The Jazz Audience Initiative conducted by the Jazz Arts Group of Columbus, Ohio under a $200,000 grant from the Doris Duke Charitable Foundation released some interesting data regarding the composition of the jazz audience. Among the more significant findings that came out of a research survey involving 19 organizations and performing arts centers across the country:
Demographically, jazz ticket buyers in the participating communities are middle-aged, predominantly male, and very well educated. On average, only 17% are under the age of 45, and 80% are white.
Younger buyers are significantly different than older buyers, suggesting generational shifts in participation patterns and music preferences.
Younger buyers are more actively involved in the full range of music activities, especially downloading and organizing music.
One-third of the respondents would like to “study music history or music appreciation,” a strong indication of interest in the music form. (Consider developing educational “add-ons” to a concert.)
Jazz buyers learn about unfamiliar artists on the radio and through word-of-mouth recommendations from friends or family members.
When considering attending a live jazz concert, the performing artist is the driving decision factor. Cost is a secondary factor among younger buyers, especially those with limited jazz experience.

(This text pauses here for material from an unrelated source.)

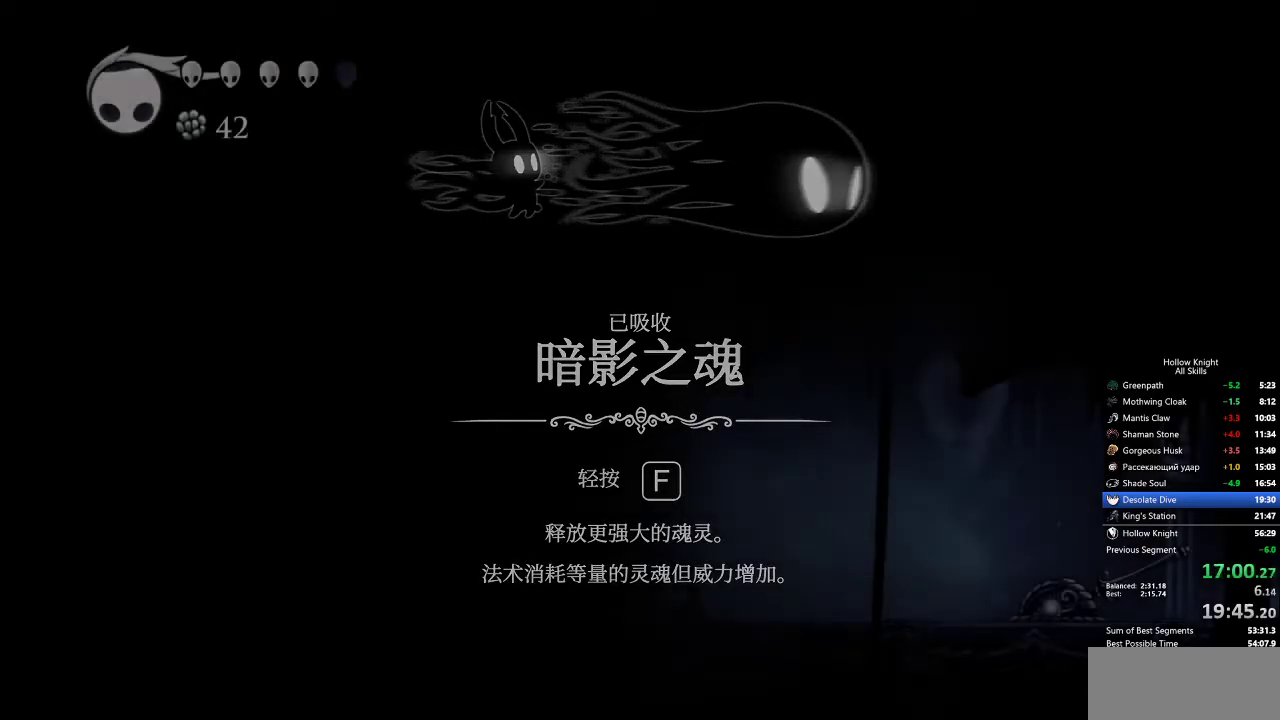
{"keys": ["right"], "events": [[17, "jump", "down"], [67, "jump", "up"], [117, "jump", "down"], [167, "jump", "up"], [167, "right", "down"], [250, "right", "up"], [300, "right", "down"], [400, "right", "up"], [433, "right", "down"]]}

Approximately 70-80% of the respondents would like to attend more jazz events than they do now. (An encouraging sign.)
Jazz buyers like movement (“makes me want to tap my feet and dance”). Older fans 65+ prioritize the sentimental aspects of jazz.
The more knowledgeable jazz buyers become, the more live jazz they want to hear.
The study demonstrated the generational shift in technology among younger music consumers. Three-quarters of all ticket buyers in the 18-35 age category use social networking websites, and 68% stream audio from the Internet.
Implications from the Study
In order to engage younger buyers, organizations will have to develop a greater focus on multiple strategies that involve both live and digital experiences.
Organizations seeking to engage a new, less knowledgeable jazz audience will need to find creative ways to address the cost barrier.
Presenters of jazz events must explore options for making jazz available in different types of venues. The study research indicated that people prefer small, intimate venues as opposed to large, formal concert halls.
Clubs and outdoor settings are appealing “portals” into jazz for younger music lovers where people can move around, drink, and socialize.
The summary of the Multi-Site Survey of Current and Prospective Jazz Ticket Buyers concludes with the following statement:
“Survey results point to dramatic differences in the music consumption of older and younger jazz patrons. Presenting live concerts is not sufficient as a lone strategy for rebuilding the jazz audience. Jazz presenters must see themselves as players in a larger ecology of rapidly shifting musical tastes in which aesthetic development is the primary outcome, not just buying a ticket.”